Step 3: Pack the Cabbage into a Mason Jar
Transfer the cabbage and its juices to a quart-sized mason jar. Use a wooden spoon or your hands to pack the cabbage tightly into the jar, making sure there are no air pockets. The cabbage should be submerged in its own juices.
Step 4: Add Optional Flavorings
If you want to add any optional flavorings, such as spices, herbs, or other vegetables, this is the time to do it. Some popular options include caraway seeds, garlic, ginger, turmeric, and shredded carrots. Simply sprinkle them over the top of the cabbage and press them down into the jar.
Step 5: Cover the Jar
Place one of the reserved cabbage leaves over the top of the packed cabbage in the jar. This will help keep the cabbage submerged in its own juices. Screw the lid onto the jar tightly.
Step 6: Ferment the Sauerkraut
Place the jar in a cool, dark place, such as a pantry or a cupboard. Check on the sauerkraut every few days to make sure it is still submerged in its juices.
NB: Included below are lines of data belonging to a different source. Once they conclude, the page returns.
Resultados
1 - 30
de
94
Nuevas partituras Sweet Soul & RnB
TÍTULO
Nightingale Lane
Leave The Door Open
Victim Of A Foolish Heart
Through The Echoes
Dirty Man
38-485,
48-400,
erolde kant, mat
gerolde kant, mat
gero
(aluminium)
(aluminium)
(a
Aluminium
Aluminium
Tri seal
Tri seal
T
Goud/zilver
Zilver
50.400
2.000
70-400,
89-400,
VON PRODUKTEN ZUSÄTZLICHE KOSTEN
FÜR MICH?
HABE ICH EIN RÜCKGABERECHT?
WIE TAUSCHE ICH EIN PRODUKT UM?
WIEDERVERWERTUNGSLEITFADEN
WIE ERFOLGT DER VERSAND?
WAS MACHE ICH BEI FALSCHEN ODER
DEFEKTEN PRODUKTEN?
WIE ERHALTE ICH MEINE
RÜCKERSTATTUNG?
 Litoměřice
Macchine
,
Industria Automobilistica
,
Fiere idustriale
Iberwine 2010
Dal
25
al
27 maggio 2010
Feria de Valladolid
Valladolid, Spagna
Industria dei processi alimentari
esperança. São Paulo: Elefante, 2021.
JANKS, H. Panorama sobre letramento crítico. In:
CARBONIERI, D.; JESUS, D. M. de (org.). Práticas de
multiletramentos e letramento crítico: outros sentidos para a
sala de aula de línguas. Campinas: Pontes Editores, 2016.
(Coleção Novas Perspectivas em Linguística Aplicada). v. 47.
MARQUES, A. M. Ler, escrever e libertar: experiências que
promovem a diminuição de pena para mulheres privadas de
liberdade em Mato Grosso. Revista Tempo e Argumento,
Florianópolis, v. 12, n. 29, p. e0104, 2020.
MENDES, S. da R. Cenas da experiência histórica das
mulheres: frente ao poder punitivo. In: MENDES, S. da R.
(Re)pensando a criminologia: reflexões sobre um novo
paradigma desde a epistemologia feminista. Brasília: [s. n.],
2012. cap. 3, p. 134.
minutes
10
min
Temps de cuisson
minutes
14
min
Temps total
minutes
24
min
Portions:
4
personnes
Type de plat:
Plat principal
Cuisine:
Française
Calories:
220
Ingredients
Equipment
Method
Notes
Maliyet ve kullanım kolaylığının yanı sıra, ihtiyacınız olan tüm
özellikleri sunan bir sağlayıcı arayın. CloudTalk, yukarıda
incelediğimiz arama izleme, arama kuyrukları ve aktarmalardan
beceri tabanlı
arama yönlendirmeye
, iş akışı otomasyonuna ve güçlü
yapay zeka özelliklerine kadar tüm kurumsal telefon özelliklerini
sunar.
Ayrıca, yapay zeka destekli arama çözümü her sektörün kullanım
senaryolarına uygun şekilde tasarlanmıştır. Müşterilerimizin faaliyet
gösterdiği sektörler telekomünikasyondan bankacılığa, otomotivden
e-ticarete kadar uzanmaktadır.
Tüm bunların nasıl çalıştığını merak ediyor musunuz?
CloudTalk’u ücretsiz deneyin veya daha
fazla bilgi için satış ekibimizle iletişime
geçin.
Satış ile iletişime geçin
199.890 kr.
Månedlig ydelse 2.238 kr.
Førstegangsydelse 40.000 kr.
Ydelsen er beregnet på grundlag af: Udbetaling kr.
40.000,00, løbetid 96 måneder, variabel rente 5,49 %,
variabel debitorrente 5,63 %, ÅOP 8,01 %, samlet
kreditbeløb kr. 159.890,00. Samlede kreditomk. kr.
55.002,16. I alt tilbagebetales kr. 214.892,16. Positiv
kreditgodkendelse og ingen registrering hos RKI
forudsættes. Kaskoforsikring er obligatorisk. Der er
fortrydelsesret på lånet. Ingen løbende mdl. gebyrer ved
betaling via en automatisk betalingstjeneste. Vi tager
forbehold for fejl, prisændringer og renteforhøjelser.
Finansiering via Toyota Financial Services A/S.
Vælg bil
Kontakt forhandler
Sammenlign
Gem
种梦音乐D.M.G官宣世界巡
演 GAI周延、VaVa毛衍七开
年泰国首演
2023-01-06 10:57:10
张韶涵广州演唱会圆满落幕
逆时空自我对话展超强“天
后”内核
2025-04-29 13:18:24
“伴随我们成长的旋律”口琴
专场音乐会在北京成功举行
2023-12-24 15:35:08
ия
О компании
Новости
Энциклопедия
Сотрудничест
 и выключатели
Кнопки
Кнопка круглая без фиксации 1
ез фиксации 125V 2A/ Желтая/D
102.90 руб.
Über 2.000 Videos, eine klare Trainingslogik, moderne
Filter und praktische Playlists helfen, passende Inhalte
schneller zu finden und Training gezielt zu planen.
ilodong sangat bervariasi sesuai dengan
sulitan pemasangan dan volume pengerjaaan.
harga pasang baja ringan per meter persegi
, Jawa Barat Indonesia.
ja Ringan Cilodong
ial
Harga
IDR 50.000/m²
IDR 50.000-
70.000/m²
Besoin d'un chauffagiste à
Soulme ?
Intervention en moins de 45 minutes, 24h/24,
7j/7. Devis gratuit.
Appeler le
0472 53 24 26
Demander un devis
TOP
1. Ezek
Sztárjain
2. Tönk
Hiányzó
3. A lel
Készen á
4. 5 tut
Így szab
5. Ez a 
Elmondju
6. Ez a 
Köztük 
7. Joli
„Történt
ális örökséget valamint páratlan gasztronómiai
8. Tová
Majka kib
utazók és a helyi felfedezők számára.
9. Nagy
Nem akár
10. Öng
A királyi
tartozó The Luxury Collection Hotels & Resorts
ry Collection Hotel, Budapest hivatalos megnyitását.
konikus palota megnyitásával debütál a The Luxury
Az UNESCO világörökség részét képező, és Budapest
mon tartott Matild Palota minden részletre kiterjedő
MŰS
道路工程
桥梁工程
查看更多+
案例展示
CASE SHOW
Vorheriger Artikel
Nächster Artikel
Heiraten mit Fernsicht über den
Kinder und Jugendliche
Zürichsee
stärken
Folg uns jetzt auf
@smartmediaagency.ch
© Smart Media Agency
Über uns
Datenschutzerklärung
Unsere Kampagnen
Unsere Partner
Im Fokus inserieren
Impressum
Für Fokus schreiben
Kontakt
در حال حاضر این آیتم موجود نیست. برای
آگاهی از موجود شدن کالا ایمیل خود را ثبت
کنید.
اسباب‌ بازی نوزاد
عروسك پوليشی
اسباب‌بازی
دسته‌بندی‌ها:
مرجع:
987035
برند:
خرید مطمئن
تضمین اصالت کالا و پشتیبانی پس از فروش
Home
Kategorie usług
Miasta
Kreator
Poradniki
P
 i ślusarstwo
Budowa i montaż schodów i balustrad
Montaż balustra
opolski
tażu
If needed, use a clean spoon or your fingers to press the cabbage down into the liquid. You may notice some bubbles forming on the surface of the cabbage – this is a sign that fermentation is happening.
After 1-4 weeks, depending on the temperature and humidity of your environment, the sauerkraut should be fully fermented. Taste it to see if it has reached your desired level of tanginess. If it’s not quite there yet, let it continue to ferment for a few more days.
Step 7: Store the Sauerkraut
Once the sauerkraut is fully fermented, remove the cabbage leaf from the top and discard it. Screw the lid back onto the jar and store it in the fridge. The cold temperature will slow down the fermentation process and help preserve the sauerkraut for up to six months.
Can I use a different type of cabbage?
Yes, you can use green cabbage, purple cabbage, or a combination of both to make sauerkraut.
What kind of salt should I use?
Use high-quality sea salt or kosher salt. Do not use iodized table salt, as it can inhibit fermentation.
How do I know if my sauerkraut has gone bad?
If your sauerkraut smells foul or has mold growing on it, it has gone bad and should be discarded.
Making your own sauerkraut at home is a fun and rewarding process that yields a delicious and healthy food. With just a few simple ingredients and a mason jar, you can enjoy the tangy goodness of sauerkraut whenever you want. Follow our easy DIY guide and experiment with different flavorings to create your own signature kraut.